■ **WHAT TO PRODUCE**: Show every line in the rows below that contains the word "common". Case counts.
_ _ _ _ _ _ _
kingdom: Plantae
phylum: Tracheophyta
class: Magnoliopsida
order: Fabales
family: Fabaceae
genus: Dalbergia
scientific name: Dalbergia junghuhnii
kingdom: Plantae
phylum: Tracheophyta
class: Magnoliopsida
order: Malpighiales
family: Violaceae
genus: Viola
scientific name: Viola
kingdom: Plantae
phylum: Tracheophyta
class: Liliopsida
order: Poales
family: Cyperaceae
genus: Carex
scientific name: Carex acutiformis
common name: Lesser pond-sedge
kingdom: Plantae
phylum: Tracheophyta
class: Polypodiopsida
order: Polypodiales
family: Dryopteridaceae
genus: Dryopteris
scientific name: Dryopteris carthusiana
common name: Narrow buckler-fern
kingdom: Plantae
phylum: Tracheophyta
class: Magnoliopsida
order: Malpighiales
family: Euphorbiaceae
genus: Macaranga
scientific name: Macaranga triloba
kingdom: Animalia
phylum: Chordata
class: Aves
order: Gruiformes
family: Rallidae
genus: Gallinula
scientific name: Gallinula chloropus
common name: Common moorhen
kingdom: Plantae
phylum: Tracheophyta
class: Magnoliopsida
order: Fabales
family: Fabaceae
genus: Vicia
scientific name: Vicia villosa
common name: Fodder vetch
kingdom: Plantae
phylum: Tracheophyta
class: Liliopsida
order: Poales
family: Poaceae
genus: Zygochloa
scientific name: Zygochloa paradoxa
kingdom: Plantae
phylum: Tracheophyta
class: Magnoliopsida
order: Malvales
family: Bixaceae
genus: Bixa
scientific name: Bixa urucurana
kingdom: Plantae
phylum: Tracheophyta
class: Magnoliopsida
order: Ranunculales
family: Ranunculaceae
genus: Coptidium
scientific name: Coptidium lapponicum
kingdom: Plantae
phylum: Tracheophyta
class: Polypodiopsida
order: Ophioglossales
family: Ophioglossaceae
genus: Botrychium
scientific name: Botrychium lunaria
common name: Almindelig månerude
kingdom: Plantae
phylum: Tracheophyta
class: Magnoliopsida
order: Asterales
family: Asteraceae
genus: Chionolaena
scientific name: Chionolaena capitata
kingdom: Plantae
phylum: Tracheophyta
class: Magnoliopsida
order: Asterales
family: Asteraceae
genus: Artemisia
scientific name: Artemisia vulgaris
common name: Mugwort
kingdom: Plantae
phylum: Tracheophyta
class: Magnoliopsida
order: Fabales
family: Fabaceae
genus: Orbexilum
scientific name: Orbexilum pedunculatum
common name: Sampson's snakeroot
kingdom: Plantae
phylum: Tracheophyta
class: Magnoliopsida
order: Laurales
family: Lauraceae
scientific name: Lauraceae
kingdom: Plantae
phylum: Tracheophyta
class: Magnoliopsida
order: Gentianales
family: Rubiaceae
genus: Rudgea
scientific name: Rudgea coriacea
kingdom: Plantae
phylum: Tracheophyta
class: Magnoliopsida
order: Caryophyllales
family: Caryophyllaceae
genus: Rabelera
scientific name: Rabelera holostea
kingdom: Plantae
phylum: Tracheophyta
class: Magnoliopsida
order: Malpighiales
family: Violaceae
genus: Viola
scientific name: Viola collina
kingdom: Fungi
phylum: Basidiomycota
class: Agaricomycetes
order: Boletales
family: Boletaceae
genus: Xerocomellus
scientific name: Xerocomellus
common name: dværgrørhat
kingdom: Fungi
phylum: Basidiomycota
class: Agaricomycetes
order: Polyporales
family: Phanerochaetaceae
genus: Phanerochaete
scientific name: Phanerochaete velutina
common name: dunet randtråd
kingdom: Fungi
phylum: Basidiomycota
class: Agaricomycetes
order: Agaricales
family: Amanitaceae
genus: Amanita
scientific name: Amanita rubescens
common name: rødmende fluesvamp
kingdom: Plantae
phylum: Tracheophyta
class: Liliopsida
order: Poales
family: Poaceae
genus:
_ _ _ _ _ _ _
■ **RESULT FOR THIS EXERCISE**:
common name: Lesser pond-sedge
common name: Narrow buckler-fern
common name: Common moorhen
common name: Fodder vetch
common name: Almindelig månerude
common name: Mugwort
common name: Sampson's snakeroot
common name: dværgrørhat
common name: dunet randtråd
common name: rødmende fluesvamp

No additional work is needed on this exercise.